2

has started its Go business construction for some time, mainly including 1612db05bee3f7 Go application landing , Go middleware construction , cloud native . After continuous effort, good progress has been made in these areas. How is the implementation of AutoNavi Go's business implementation, what problems have you encountered, and how can you solve them? This article will introduce relevant experience for everyone, and hope it will be helpful to interested students.

want to implement Go application 1612db05bee421

At present, the mainstream language in Gaode is still Java. Java has the most applications and the number of machines is amazing. Moreover, AutoNavi's overall business is also running fast, and the cost is increasing very fast. In terms of reducing machine load, Go language has considerable advantages over Java language at the language level. Reducing the machine cost is our first consideration in landing Go applications.

Secondly, the Go language has developed rapidly in recent years. Whether within the Alibaba Group or within AutoNavi, there are increasing calls for the use of the Go language. Landing Go applications can well verify the stability of Go middleware. Of course, we can use chaos engineering and other means to verify, but the test of the production environment is the most convincing. verification that the stability of the Go language middleware is our second consideration in landing Go applications.

Finally, as the basic framework of cloud native, Go language uses a lot of languages. The implementation of Go applications in advance can reduce a lot of resistance to the subsequent implementation of cloud native. The scale of Serverless/Faas currently implemented by AutoNavi is quite large. landing Go applications is to pave the way for subsequent cloud native landing.

3. Go application in high traffic scenarios landed

3.1 Introduction to the rendering gateway

The AutoNavi rendering gateway mentioned in this article is one of the top applications in terms of business traffic, transformation difficulty, risks, and benefits in our Go applications. The rendering gateway is at the access layer and accounts for half of AutoNavi's total traffic. The importance can be imagined.

Next, briefly introduce the services undertaken by the rendering gateway, so that everyone can have a more three-dimensional understanding.

The rendering gateway undertakes all graphics rendering from sources such as AutoNavi’s mobile apps, cars, and open platforms. When you use AutoNavi, all the graphics of buildings, topographic maps, names, routes, subway stations, bus stops, traffic lights, etc., you see are all exposed to the end by the rendering engine through the rendering gateway. Here are a few pictures, so that everyone can have a more perceptual understanding.

Picture 1 above is before the trip, picture 2 is in the row, picture 3 is the taxi page, and picture 4 is the hand drawing of the scenic spot. The rendering gateway involves many services. The above is only an example, and other services are not mapped here.

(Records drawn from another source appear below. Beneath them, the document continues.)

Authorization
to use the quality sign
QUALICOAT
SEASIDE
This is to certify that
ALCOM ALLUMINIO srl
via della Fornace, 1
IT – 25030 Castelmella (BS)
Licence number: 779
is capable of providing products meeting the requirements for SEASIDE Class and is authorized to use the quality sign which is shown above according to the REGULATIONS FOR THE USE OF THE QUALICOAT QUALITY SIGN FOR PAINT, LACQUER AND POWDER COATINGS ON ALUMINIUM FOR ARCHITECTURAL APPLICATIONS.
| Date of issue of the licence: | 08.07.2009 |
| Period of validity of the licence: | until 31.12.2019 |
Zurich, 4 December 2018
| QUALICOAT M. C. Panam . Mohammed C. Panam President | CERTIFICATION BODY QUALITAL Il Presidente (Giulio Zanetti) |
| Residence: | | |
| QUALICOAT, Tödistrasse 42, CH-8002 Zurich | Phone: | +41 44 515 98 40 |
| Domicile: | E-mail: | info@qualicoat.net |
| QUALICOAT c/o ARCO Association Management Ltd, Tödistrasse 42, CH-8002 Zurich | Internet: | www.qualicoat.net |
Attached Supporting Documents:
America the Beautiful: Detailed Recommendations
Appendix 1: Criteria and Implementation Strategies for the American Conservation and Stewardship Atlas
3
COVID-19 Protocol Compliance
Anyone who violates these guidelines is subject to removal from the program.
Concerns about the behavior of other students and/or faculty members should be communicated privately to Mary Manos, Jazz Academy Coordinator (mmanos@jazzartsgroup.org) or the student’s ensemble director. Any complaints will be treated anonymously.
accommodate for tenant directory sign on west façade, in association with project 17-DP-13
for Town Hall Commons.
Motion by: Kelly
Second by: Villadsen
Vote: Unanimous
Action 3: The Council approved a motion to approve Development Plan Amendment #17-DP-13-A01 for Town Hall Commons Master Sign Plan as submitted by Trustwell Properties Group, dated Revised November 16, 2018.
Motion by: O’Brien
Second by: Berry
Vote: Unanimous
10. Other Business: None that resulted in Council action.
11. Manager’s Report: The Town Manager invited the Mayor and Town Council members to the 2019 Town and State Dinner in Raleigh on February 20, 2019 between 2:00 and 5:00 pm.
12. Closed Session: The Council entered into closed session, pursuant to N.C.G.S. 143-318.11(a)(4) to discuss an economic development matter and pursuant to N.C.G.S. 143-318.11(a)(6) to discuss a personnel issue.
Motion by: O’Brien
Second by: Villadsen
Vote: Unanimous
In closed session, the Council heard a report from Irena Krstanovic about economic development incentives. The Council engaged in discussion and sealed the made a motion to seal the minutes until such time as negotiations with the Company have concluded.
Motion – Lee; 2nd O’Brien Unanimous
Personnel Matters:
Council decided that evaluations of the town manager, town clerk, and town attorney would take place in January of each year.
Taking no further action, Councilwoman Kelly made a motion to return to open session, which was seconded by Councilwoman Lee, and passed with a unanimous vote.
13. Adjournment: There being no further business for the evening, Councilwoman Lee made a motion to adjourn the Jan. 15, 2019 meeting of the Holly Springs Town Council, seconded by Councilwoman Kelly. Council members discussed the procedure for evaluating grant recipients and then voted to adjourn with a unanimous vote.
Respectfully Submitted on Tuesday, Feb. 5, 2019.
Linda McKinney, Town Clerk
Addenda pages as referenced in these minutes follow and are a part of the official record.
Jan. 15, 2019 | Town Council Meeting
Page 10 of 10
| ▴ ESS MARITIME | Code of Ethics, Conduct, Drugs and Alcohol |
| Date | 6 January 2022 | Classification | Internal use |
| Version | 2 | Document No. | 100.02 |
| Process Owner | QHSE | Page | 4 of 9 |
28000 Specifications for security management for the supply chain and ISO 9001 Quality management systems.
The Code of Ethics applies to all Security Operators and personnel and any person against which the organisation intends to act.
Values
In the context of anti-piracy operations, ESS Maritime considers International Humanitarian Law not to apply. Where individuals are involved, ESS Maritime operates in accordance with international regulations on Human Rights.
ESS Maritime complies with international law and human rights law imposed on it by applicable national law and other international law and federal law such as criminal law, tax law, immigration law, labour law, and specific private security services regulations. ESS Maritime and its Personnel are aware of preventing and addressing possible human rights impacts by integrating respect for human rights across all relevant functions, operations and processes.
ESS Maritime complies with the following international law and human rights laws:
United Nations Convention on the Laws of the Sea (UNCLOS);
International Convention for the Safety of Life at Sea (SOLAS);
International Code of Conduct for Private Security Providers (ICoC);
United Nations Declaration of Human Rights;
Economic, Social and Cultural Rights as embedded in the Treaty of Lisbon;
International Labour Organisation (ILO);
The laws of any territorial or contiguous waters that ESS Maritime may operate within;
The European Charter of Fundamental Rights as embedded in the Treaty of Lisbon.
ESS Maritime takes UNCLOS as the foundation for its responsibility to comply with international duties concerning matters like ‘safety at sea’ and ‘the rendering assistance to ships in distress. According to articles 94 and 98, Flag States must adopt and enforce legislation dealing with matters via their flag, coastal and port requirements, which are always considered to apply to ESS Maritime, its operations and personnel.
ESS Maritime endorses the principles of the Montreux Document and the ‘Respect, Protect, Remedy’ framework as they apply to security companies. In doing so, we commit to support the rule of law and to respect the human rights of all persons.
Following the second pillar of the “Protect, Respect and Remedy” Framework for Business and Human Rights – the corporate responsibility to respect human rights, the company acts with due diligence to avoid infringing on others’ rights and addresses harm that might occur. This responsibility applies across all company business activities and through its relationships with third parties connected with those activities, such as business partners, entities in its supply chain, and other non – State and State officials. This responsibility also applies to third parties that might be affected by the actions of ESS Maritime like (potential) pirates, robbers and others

3.2 Refactoring difficulties

Students who have done refactoring projects believe that they have a deep understanding. refactoring project. One is to ensure the correctness of the business, and the other is to ensure the stability of the service.

To ensure business correctness, generally speaking, most of the reconstructed services are old services. The biggest problems faced by old services are complex historical logic, personnel turnover, and lack of documentation. These factors are the "blockers" in the reconstruction process.

The same is true for the reconstruction of the rendering gateway. It involves various business lines such as AutoNavi’s mobile terminal, car terminal, open platform, taxi-hailing, and all historical versions, plus the above factors, so ensuring the correctness of the business is a very difficult task. .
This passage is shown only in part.